Caffeine consumption can disrupt cortisol levels and result in exhaustion of the adrenal glands. This surge in cortisol creates an inflammatory response which can inhibit your ability to conceive (21). Additionally, this process can deplete minerals and micronutrients which are critical for maintaining hormonal balance (22,23).

What to do:

  • Identify the products you use which contain caffeine. Things like black tea, coffee, soda and energy drinks are standard culprits, but even certain health foods such as chocolate and green tea contain caffeine.
  • Switch from caffeinated beverages to non-caffeinated herbal teas such as rooibos, Kukicha root or peppermint tea.

5. Soy

Soy has become a highly controversial food in the health world; particularly when it comes to hormones. This is because the truth of the matter is that soy can have both positive and negative effects on hormonal health.
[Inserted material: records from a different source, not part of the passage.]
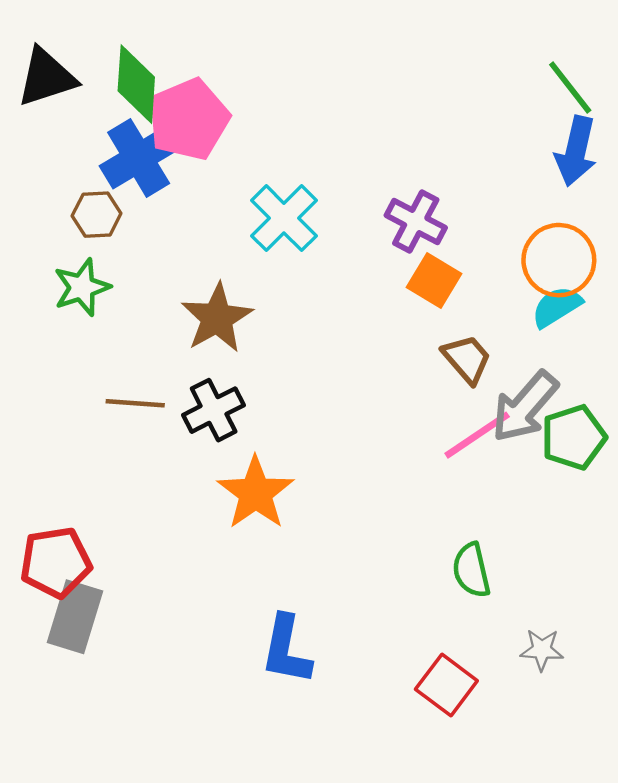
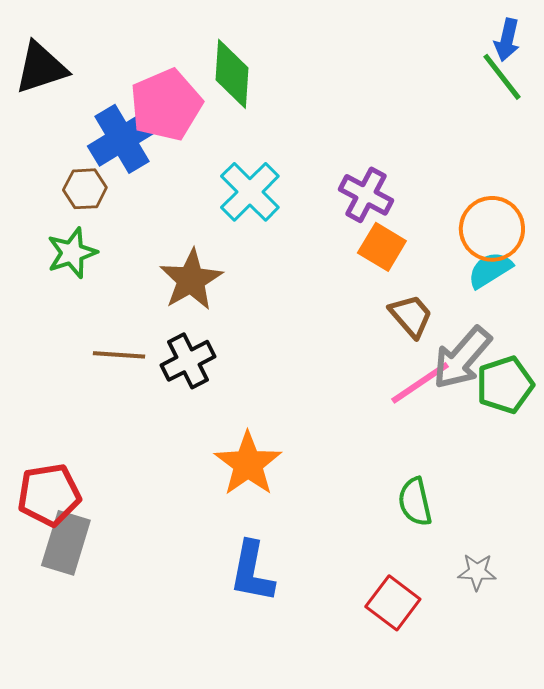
green diamond: (136, 84) -> (232, 74), moved
blue arrow: (576, 151) -> (507, 40), moved, size x0.7
orange star: (256, 493) -> (248, 464), moved

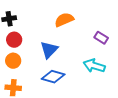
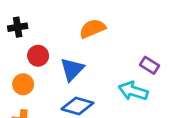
purple rectangle: (101, 38) -> (150, 65), moved
red circle: (14, 40) -> (38, 56), moved

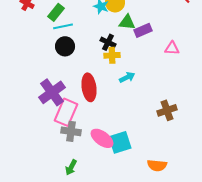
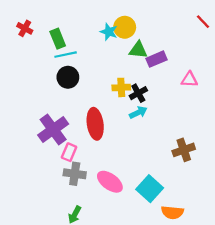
green rectangle: (56, 12) -> (58, 39), turned -60
black cross: (108, 42) -> (138, 93), moved, turned 35
pink rectangle: (66, 112) -> (69, 152), size x0.6
cyan square: (120, 142) -> (150, 189), moved, turned -30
Soy foods are a rich source of isoflavones which act similarly to oestrogen in the body. Studies have shown that when traditional forms of soy are consumed, they can have a positive effect on hormonal health (18) (19). On the flip side, consumption of processed soy such as that used in soy milk, soy cheese, soy yogurt and soy isolate can have significant negative consequences. Studies suggest that this type of soy can increase oestrogen-dominance and exacerbate conditions such as PCOS, endometriosis, ovarian cysts and fibroids (20).

What to do:

  • Consume whole, organic and fermented soy such as miso, tempeh, tamari and fermented tofu in moderation; 2 teaspoons daily is the perfect amount to gain the benefits.

The bottom line?

Whether you’re currently trying to conceive or interested in healthy fertility for the future, the bottom line is that food matters when it comes to supporting hormonal health and fertility.

Difficulties conceiving can be agonizing for couples, and a well-focused diet will go a long way in aiding your fertility journey.

These hormone helping foods are also incredibly beneficial to those experiencing PMS, PCOS, endometriosis, ovarian cysts, fibroids or other hormone-related disorders.